Some have called him a “modern day Mozart,” a comparison that must rankle classical music purists. But for most, it was not just his prolific proficiency as a songwriter or virtuoso guitar solos that defined Prince. It also was his unabashed sexuality, unapologetic androgyny and occasional blasphemy that made him a star.
Prince grew up a religious child. He was raised Seventh-day Adventist and would attend the Glendale SDA Church with his grandmother. His dramatic, provocative transformation into a risqué sex symbol must have been a shock to many who knew him back then. His conversion to the Jehovah’s Witness faith must have been just as surprising to the legions of fans who had embraced his joyful flaunting of religious and societal traditions. The Associated Press was the first news outlet to report Prince’s newfound faith in 2001, which he had revealed in an interview with Gotham magazine.
“He often mentioned in his writings and even interviews that he struggled with comprehending and understanding the world, and the two worlds that exist, the sacred and the secular.”
“When I look at the violence, I wonder where the parents are, but also where is God in their lives?” Prince told Gotham. “A kid is an open computer ready for programming. Some weird relationships happen, smoking too early and sex.” But as early as 1987, it was clear that Prince had more on his artistic mind than sex.
“With that song ‘Sign O’ the Times’ in particular, the brother was calling out major issues taking place in the world in 1987,” Ezell told Message. “Sign O’ The Times,” first verse: “In France, a skinny man died of a big disease with a little name/By chance his girlfriend came across a needle and soon she did the same/At home there are seventeen-year-old boys and their idea of fun/Is being in a gang called ‘The Disciples’/High on crack and totin’ a machine gun.”
Ezell believes that Prince had been looking for spiritual answers for years and his art reflected this. “He often mentioned in his writings and even interviews that he struggled with comprehending and understanding the world,” Ezell said. “And the two worlds that exist, the sacred and the secular. So how do you co-exist in the middle, and make both audiences feel ok in doing so?
“I think that what Prince did was he incorporated his religious convictions into the secular, pop music world.” Longtime Prince guitarist Dez Dickerson suggested something similar to Touré, author of the 2013 book “I Would Die 4 U.”

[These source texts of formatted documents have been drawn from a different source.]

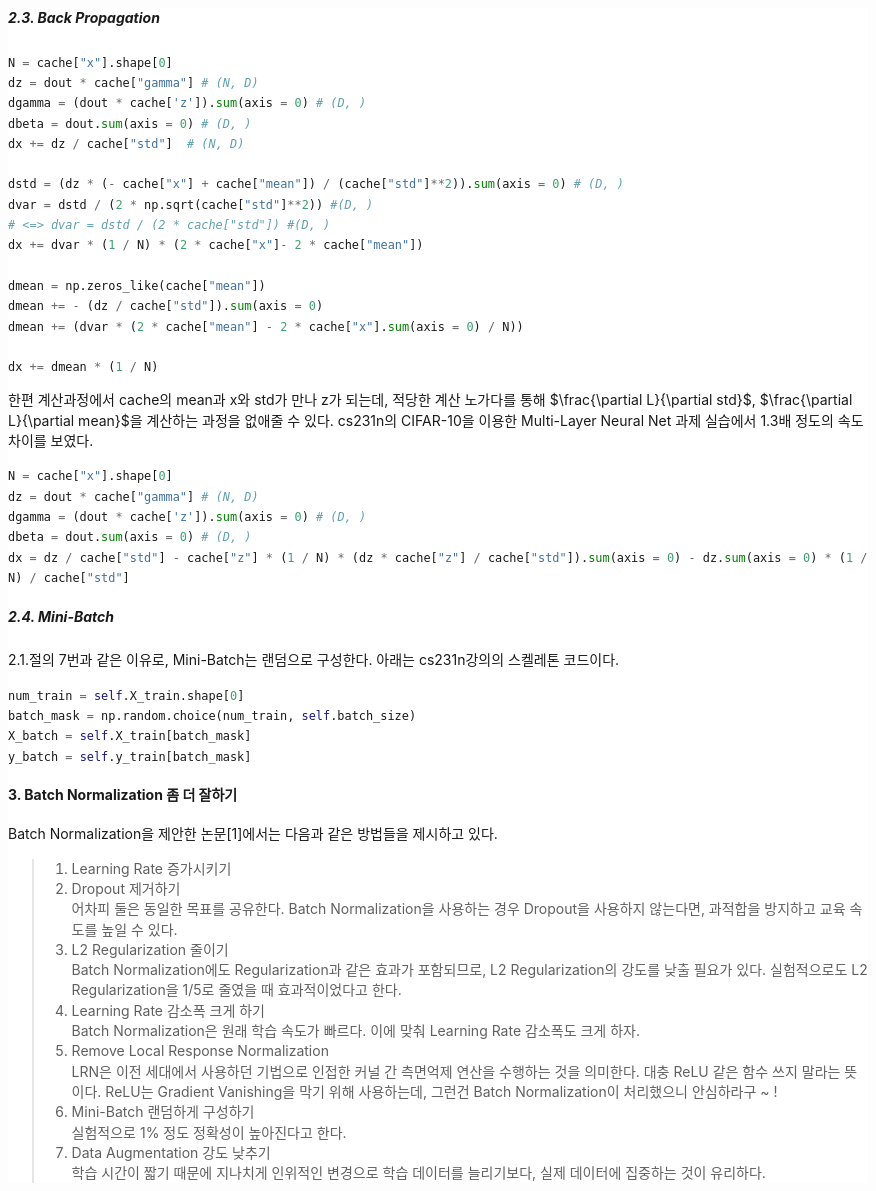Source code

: 

##### 2.3. Back Propagation

```python
N = cache["x"].shape[0]
dz = dout * cache["gamma"] # (N, D)
dgamma = (dout * cache['z']).sum(axis = 0) # (D, )
dbeta = dout.sum(axis = 0) # (D, )
dx += dz / cache["std"]  # (N, D)

dstd = (dz * (- cache["x"] + cache["mean"]) / (cache["std"]**2)).sum(axis = 0) # (D, )
dvar = dstd / (2 * np.sqrt(cache["std"]**2)) #(D, )
# <=> dvar = dstd / (2 * cache["std"]) #(D, )
dx += dvar * (1 / N) * (2 * cache["x"]- 2 * cache["mean"])

dmean = np.zeros_like(cache["mean"])
dmean += - (dz / cache["std"]).sum(axis = 0)
dmean += (dvar * (2 * cache["mean"] - 2 * cache["x"].sum(axis = 0) / N))

dx += dmean * (1 / N)
```



한편 계산과정에서 cache의 mean과 x와 std가 만나 z가 되는데, 적당한 계산 노가다를 통해 $\frac{\partial L}{\partial std}$, $\frac{\partial L}{\partial mean}$을 계산하는 과정을 없애줄 수 있다. cs231n의 CIFAR-10을 이용한 Multi-Layer Neural Net 과제 실습에서 1.3배 정도의 속도 차이를 보였다.

```python
N = cache["x"].shape[0]
dz = dout * cache["gamma"] # (N, D)
dgamma = (dout * cache['z']).sum(axis = 0) # (D, )
dbeta = dout.sum(axis = 0) # (D, )
dx = dz / cache["std"] - cache["z"] * (1 / N) * (dz * cache["z"] / cache["std"]).sum(axis = 0) - dz.sum(axis = 0) * (1 / N) / cache["std"]
```



##### 2.4. Mini-Batch

2.1.절의 7번과 같은 이유로, Mini-Batch는 랜덤으로 구성한다. 아래는  cs231n강의의 스켈레톤 코드이다.

```python
num_train = self.X_train.shape[0]
batch_mask = np.random.choice(num_train, self.batch_size)
X_batch = self.X_train[batch_mask]
y_batch = self.y_train[batch_mask]
```



#### 3. Batch Normalization 좀 더 잘하기

Batch Normalization을 제안한 논문[1]에서는 다음과 같은 방법들을 제시하고 있다.

>1. Learning Rate 증가시키기
>2. Dropout 제거하기<br>어차피 둘은 동일한 목표를 공유한다. Batch Normalization을 사용하는 경우 Dropout을 사용하지 않는다면, 과적합을 방지하고 교육 속도를 높일 수 있다.
>3. L2 Regularization 줄이기<br>Batch Normalization에도 Regularization과 같은 효과가 포함되므로, L2 Regularization의 강도를 낮출 필요가 있다. 실험적으로도 L2 Regularization을 1/5로 줄였을 때 효과적이었다고 한다. 
>4. Learning Rate 감소폭 크게 하기<br>Batch Normalization은 원래 학습 속도가 빠르다. 이에 맞춰 Learning Rate 감소폭도 크게 하자.
>5. Remove Local Response Normalization<br>LRN은 이전 세대에서 사용하던 기법으로 인접한 커널 간 측면억제 연산을 수행하는 것을 의미한다. 대충 ReLU 같은 함수 쓰지 말라는 뜻이다. ReLU는 Gradient Vanishing을 막기 위해 사용하는데, 그런건 Batch Normalization이 처리했으니 안심하라구 ~ !
>6. Mini-Batch 랜덤하게 구성하기<br>실험적으로 1% 정도 정확성이 높아진다고 한다.
>7. Data Augmentation 강도 낮추기<br>학습 시간이 짧기 때문에 지나치게 인위적인 변경으로 학습 데이터를 늘리기보다, 실제 데이터에 집중하는 것이 유리하다.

“There’s maybe three Prince personas,” Dickerson told Touré. “One of them is a very calculated marketing mind. That’s where the ’embodying pure sex’ thing comes from. Another of them is ‘I’m gonna be the baddest musician there ever was.’ “And then there’s the guy who really is thoughtful and introspective and holds religious considerations close to his heart and ponders those questions sincerely and genuinely and deeply. And those are the three guys who, over the years, have vied for the microphone.”